The Emergence of Enterprise Data Lake: A Brief
The concept of the Data Lake is shrouded in mystery, what is it? Is there some kind of Loch Ness data monster swimming around at the bottom of it?
The Data Lake is being defined as developers evolve it. Simply, a Data Lake holds raw data in its native format for later use. Pentaho‘s CTO James Dixon is credited with inventing the term. Data Lake deployment has grown rapidly in recent years and is now a key cog in a wide variety of Big Data initiatives. Data Lakes are disrupting the Data Integration market and helping to redefine the way enterprises handle their data. Providing a more in-depth definition, a Data Lake stores disparate information while ignoring almost everything. Unlike a data warehouse or datamart, which is a small slice of a data warehouse that users extract their data from, the lake pays no attention to how or when its data will be used, governed, defined or secured.
Data Lakes store data in a completely unstructured and unorganized format. The data is not specialized, meaning that it can be manipulated in a variety of ways. In lots of cases, Big Data works better in this way. In the past, data warehouses were sufficient storage mediums for enterprise data because they were organized better, and that’s still true. However, it becomes difficult for data scientists to uncover insights when data is pre-organized. Sure, it may take longer to get from point A to point B, but what the Data Lake has going for it is that all of the information stored within it is available at any given time, in its native format. In a competitive world where every scrap of data matters, the Data Lake can be intriguing. Further, in using a Data Lake, one can dictate the kinds of analysis that are possible using that data, not the other way around.
Not everything is perfect at the shore, however. While it does allow for more advanced searching of larger volumes of data, there are no unique identifiers. The extractor has to start from scratch in order to create a new data analysis since there is no metadata. It’s a lot more difficult to search through a pool of unfiltered data when nothing has a category or class designation. In short, gaining value from a Data Lake is difficult.
Since the data cannot be defined, there is no oversight as to what exactly is being dumped into a lake. Is the data useful? No one knows until it is analyzed. At least in the use of a data warehouse, data can be organized by quality. Here, it’s all meshed together. This also raises security concerns. If no one knows what kind of data resides in the lake, they might not find out that some of it is corrupt until it’s too late.

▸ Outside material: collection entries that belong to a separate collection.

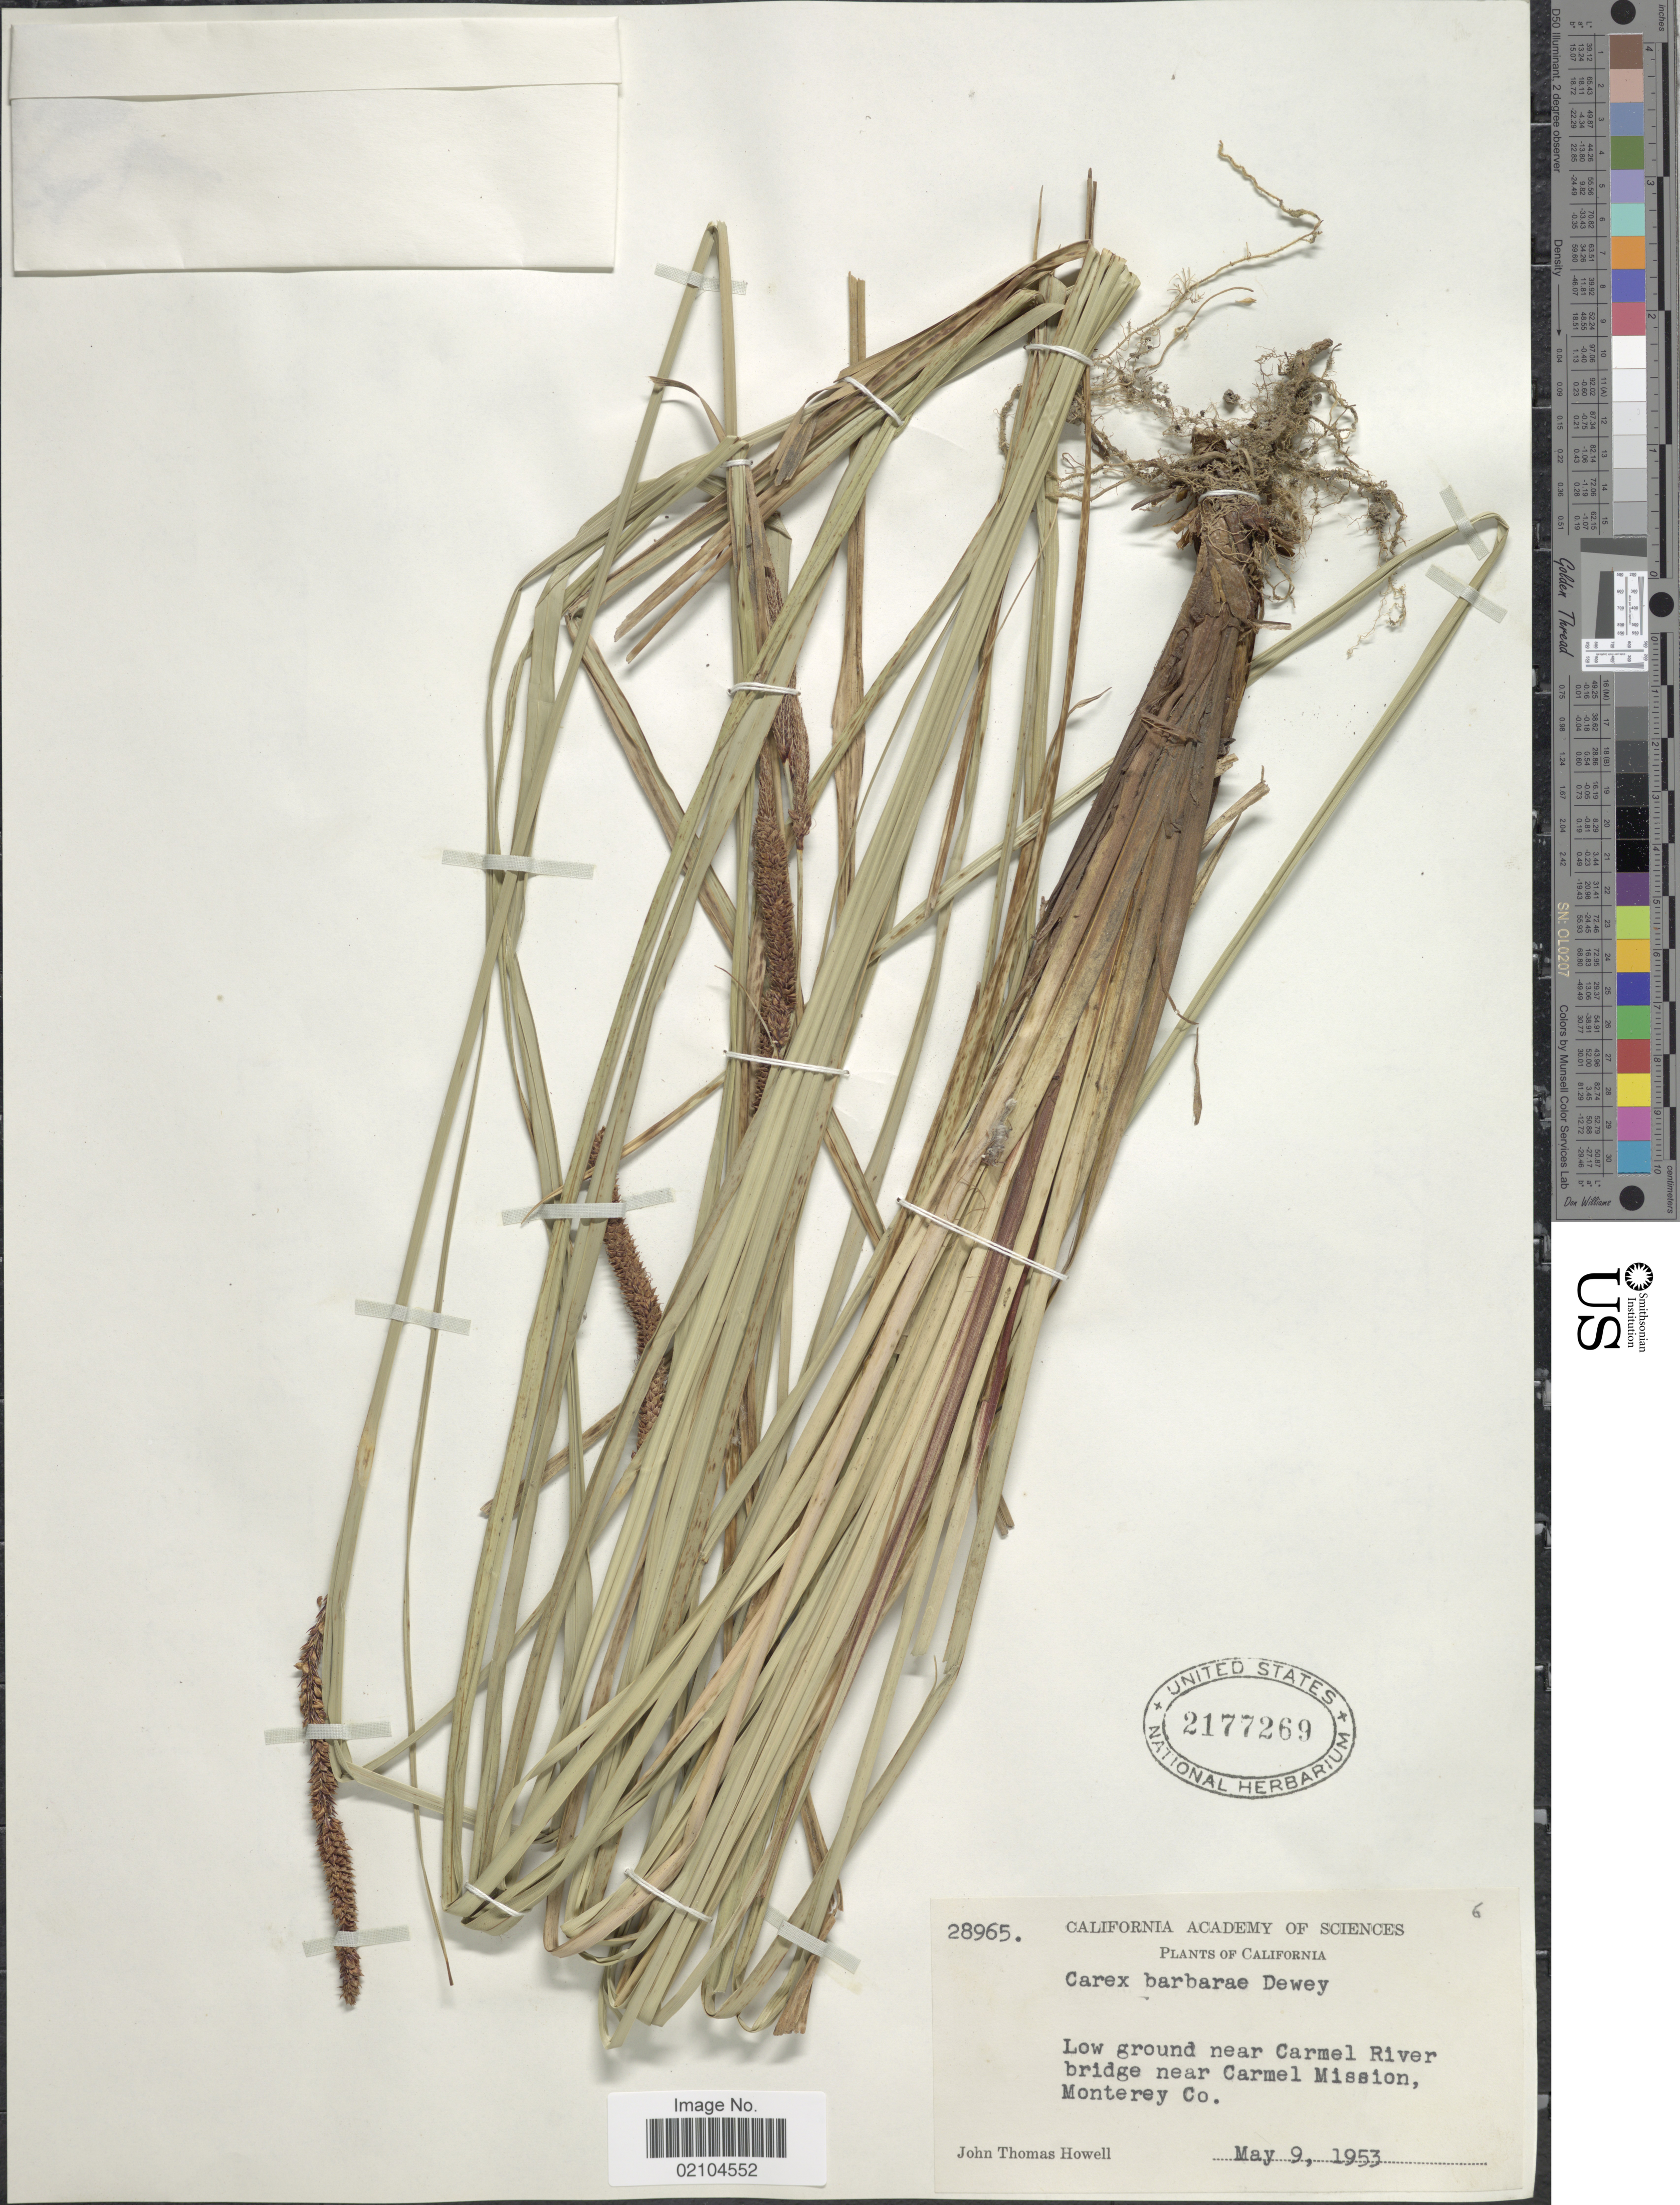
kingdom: Plantae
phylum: Tracheophyta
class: Liliopsida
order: Poales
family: Cyperaceae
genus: Carex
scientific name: Carex barbarae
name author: Dewey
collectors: J. T. Howell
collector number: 28965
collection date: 1953-05-09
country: United States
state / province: California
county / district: Monterey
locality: Low ground near Carmel River bridge near Carmel Mission, Monterey Co.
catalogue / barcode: US 2177269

Shortcomings in this space are important to note, as organizations have started using this technology with no real push for security measures. Compromises in security need to be addressed.
Business Intelligence tools have a tough time sifting through all the mud at the bottom of the lake. BI solutions, for the most part, are engineered to analyze organized data. They simply don’t function at a high level when asked to take on the task of completely unstructured information. Though data warehouses provide a lot less raw data, they are drastically more defined. One of the biggest problems in the Data Integration space to begin with was a skills gap. The use of the data lake requires more highly-skilled integrators, something that may not be available for quite some time.
In a recent post, Gartner warned against falling into the “Data Lake Fallacy.” Their viewpoint was clear: enterprises need to be careful of jumping right into Data Lakes and using them as their main integration source for analytics. They argue that while there are benefits, the industry has yet to adapt, and applications within the enterprise environment are uncertain at this point. Andrew White, VP of Gartner writes: “The need for increased agility and accessibility for data analysis is the primary driver for Data Lakes. Nevertheless, while it is certainly true that Data Lakes can provide value to various parts of the organization, the proposition of enterprise-wide data management has yet to be realized.”
One has to think that Data Lakes will continue to grow in popularity as the Internet of Things boom looms and all its connected devices begin to stream into the marketplace. For now though, it seems safer to store data outside of the lake, citing the concerns outlined above. It doesn’t look like Data Lakes will make warehouses obsolete any time soon, at least until someone finds a way to provide enough organization and security to them to make them worthwhile for all Big Data initiatives.
But if someone swoops in to organize and secure the Data Lakes, won’t that just make them Big Data warehouses?